General Motors Co (NYSE: GM) is up nearly 10% this morning after the legacy automaker reported better-than-expected results for its fourth financial quarter.
The stock is up also because the car manufacturer issued upbeat guidance for the full year. GM expects between $6.0 a share and $7.0 a share of adjusted per-share earnings in 2023. In an interview with Yahoo Finance, CFO Paul Jacobson said:
Demand for our vehicles remains strong. When you look at the quality of our launched, the pricing, we had a great December that capped off a great 2022, and 2023 is getting off to a good start as well.
The finance chief agreed that General Motors wasn’t baking in “any” recession in its future outlook. The automotive stock is now up about 15% for the year.
General Motors sold about 2.7 million vehicles in North America last year. Over the next two years, it plans on lowering costs by $2.0 billion but has no plans of resorting to layoffs to accomplish the said cost reduction, as per CFO Jacobson.
We’ll manage headcount through attrition and targeted hiring, but making sure that we’re monitoring costs so that if we do find ourselves in a situation where pricing weakens, we can react quickly.

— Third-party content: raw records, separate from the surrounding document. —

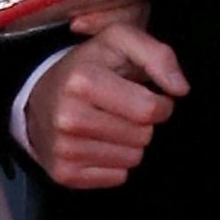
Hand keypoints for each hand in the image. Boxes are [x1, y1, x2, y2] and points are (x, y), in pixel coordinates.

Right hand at [25, 23, 188, 188]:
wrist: (38, 98)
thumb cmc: (88, 65)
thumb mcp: (119, 41)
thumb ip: (157, 55)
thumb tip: (181, 88)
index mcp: (82, 80)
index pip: (148, 109)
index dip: (160, 103)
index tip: (148, 94)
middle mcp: (69, 117)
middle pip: (142, 137)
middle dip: (143, 122)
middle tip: (124, 107)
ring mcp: (64, 149)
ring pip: (132, 159)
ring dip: (130, 141)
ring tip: (110, 121)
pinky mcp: (64, 174)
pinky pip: (117, 177)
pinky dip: (115, 161)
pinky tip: (99, 141)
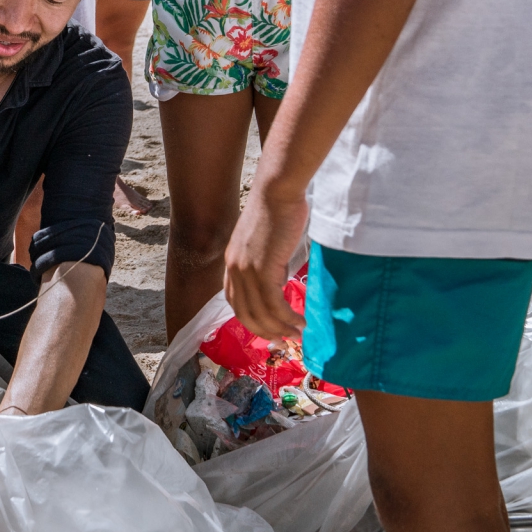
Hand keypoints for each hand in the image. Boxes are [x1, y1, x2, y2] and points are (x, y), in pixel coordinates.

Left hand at [223, 186, 309, 341]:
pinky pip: (273, 304)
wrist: (277, 191)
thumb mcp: (264, 243)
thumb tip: (279, 282)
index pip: (235, 302)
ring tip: (296, 334)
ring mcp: (246, 269)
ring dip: (279, 328)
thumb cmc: (277, 210)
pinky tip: (300, 322)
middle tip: (284, 339)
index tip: (269, 329)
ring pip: (261, 312)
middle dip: (266, 331)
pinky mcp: (263, 268)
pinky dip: (287, 318)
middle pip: (245, 313)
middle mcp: (234, 269)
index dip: (252, 320)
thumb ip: (266, 264)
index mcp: (232, 263)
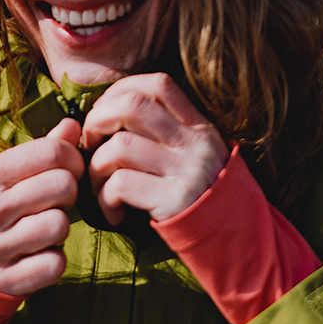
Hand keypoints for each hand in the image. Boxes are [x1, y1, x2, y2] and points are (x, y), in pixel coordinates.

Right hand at [0, 118, 84, 294]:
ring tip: (47, 226)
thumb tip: (74, 125)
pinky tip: (42, 252)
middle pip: (63, 186)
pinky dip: (56, 259)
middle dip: (70, 192)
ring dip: (62, 226)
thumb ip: (47, 147)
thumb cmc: (4, 201)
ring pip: (60, 225)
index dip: (74, 160)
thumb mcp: (15, 170)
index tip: (70, 170)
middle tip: (59, 200)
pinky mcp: (5, 279)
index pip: (53, 152)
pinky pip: (55, 264)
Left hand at [81, 74, 229, 224]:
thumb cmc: (198, 195)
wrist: (232, 239)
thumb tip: (108, 112)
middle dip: (97, 119)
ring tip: (99, 185)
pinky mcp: (174, 201)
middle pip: (132, 107)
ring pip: (119, 146)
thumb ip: (165, 131)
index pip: (158, 84)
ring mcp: (187, 171)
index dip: (121, 90)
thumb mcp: (194, 154)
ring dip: (96, 166)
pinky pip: (121, 185)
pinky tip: (113, 211)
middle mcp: (195, 143)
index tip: (103, 111)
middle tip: (90, 143)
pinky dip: (105, 198)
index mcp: (198, 126)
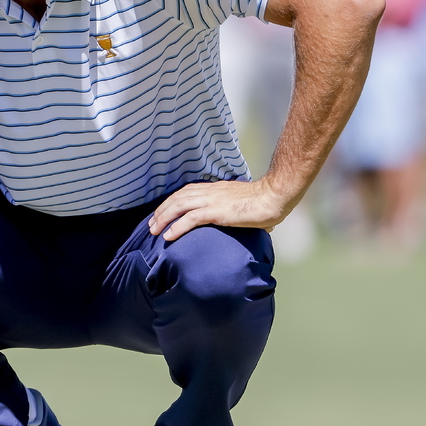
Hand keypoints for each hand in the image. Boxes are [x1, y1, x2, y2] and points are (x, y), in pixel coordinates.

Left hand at [148, 177, 299, 241]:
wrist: (274, 197)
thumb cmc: (264, 202)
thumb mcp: (242, 203)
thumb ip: (235, 210)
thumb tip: (242, 220)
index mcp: (215, 189)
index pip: (186, 192)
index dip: (171, 202)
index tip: (161, 213)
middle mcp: (210, 192)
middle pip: (178, 198)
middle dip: (162, 211)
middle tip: (151, 224)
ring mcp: (213, 200)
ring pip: (179, 206)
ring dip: (164, 218)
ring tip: (154, 231)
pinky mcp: (217, 212)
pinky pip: (191, 218)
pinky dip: (177, 227)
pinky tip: (169, 236)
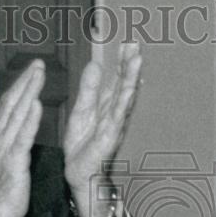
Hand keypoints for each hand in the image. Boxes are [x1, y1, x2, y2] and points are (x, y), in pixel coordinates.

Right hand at [0, 58, 44, 216]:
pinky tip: (36, 104)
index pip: (8, 106)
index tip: (31, 70)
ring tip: (39, 73)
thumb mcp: (3, 162)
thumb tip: (17, 130)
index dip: (20, 86)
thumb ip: (10, 144)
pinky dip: (30, 120)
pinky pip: (22, 139)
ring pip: (17, 115)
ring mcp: (4, 151)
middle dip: (26, 81)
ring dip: (29, 92)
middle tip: (38, 62)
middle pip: (12, 104)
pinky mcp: (13, 164)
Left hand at [63, 43, 141, 216]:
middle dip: (130, 64)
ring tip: (136, 60)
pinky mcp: (108, 138)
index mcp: (106, 105)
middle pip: (124, 84)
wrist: (79, 174)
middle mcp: (113, 114)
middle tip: (136, 44)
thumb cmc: (82, 146)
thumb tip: (95, 63)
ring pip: (124, 98)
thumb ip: (89, 89)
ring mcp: (113, 126)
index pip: (117, 79)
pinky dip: (123, 103)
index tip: (129, 42)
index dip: (123, 61)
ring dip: (131, 79)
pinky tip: (128, 89)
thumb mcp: (82, 111)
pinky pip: (116, 117)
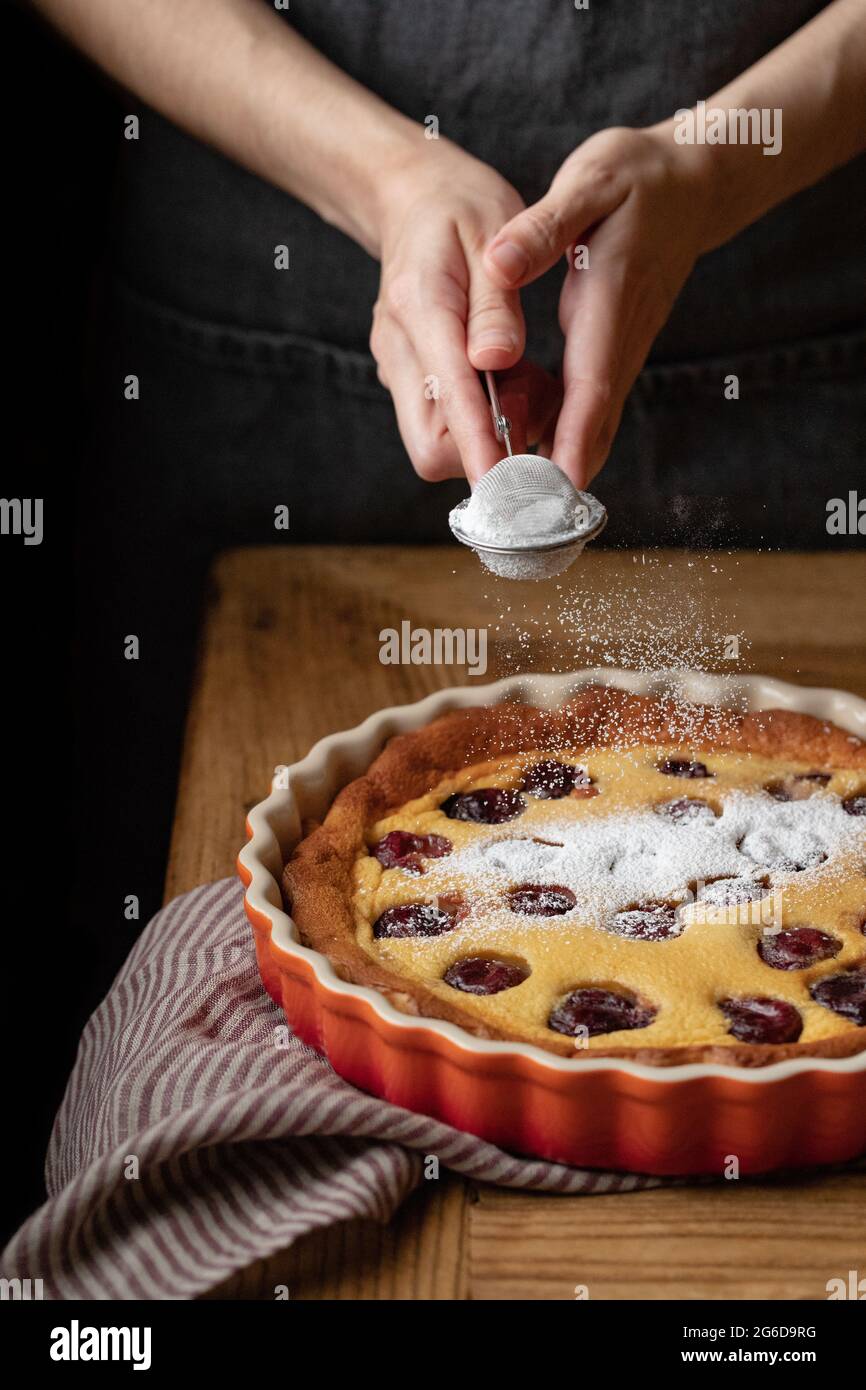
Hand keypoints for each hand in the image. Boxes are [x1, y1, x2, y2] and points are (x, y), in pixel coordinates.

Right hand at [371, 139, 559, 482]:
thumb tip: (498, 361)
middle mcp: (400, 348)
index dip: (480, 448)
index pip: (449, 400)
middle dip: (485, 449)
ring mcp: (399, 367)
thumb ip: (496, 304)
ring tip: (524, 378)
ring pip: (435, 441)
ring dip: (487, 433)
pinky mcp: (408, 376)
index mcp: (420, 307)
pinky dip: (479, 417)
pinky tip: (507, 376)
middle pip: (431, 446)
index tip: (507, 485)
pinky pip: (442, 421)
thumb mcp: (490, 232)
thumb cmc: (460, 207)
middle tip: (533, 401)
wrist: (410, 194)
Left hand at [483, 125, 712, 487]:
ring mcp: (625, 346)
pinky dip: (572, 435)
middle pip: (597, 419)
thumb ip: (546, 225)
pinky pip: (595, 402)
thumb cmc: (636, 177)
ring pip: (598, 418)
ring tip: (523, 504)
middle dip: (566, 472)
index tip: (559, 484)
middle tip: (529, 519)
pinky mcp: (620, 347)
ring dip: (567, 462)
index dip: (575, 437)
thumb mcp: (589, 181)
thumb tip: (501, 263)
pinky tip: (537, 456)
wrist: (691, 181)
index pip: (592, 382)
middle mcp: (622, 335)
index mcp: (608, 299)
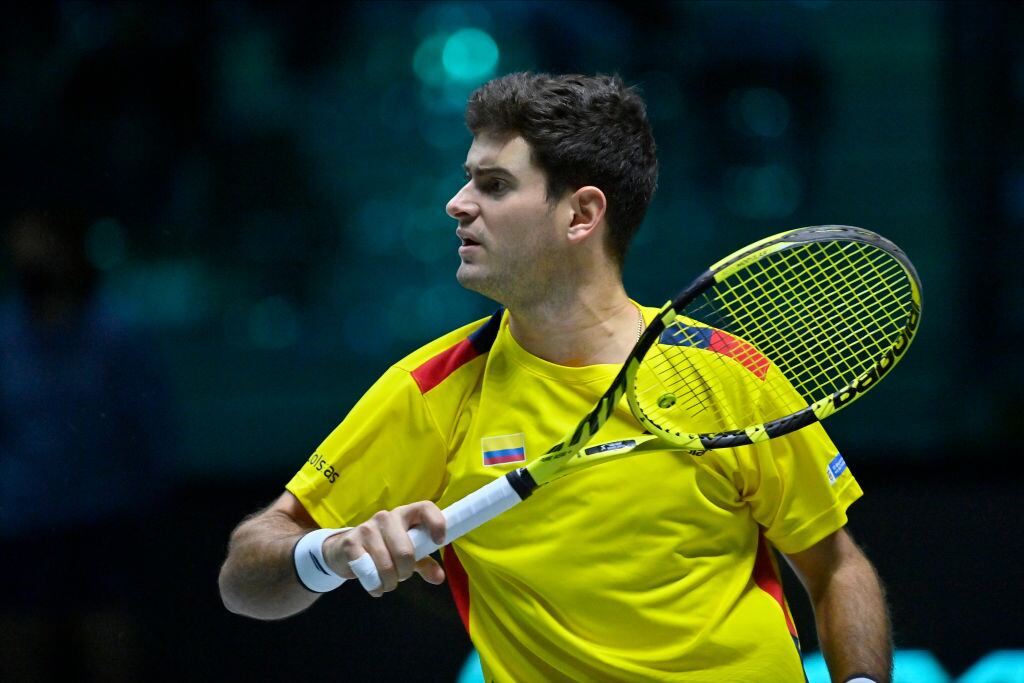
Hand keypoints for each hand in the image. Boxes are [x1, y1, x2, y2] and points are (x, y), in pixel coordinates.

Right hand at [323, 501, 446, 596]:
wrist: (343, 550)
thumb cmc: (382, 549)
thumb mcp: (405, 553)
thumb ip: (424, 563)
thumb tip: (439, 578)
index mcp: (404, 514)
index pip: (425, 508)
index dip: (436, 523)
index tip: (439, 541)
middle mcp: (386, 517)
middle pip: (405, 551)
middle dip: (405, 572)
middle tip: (401, 575)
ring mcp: (367, 528)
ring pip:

Wall Street currently rates the General Motors stock at “overweight” on average.
Also on Tuesday, General Motors revealed plans of investing $650 million in Lithium Americas Corp (NYSE: LAC) in line with its broader EV ambitions. According to CFO Jacobson:
We’ve seen incredible demand for our EVs. We’ve seen consumers run towards them at current price levels. We think we’re positioned to win in the EV space both now and for the long term.
General Motors is committed to increasing its electric vehicle sales in North America to 1.0 million units annually by 2025.
Over the next three years, it also expects its profits from EVs to be comparable to gas vehicles as Invezz reported here. By 2035, it wants to be a pure-play EV company.
We think with the Ultium platform and with our scale of manufacturing, we can offer vehicles in different classes, segments, and price points that’re better than anything out there. And do it while hitting our margin targets.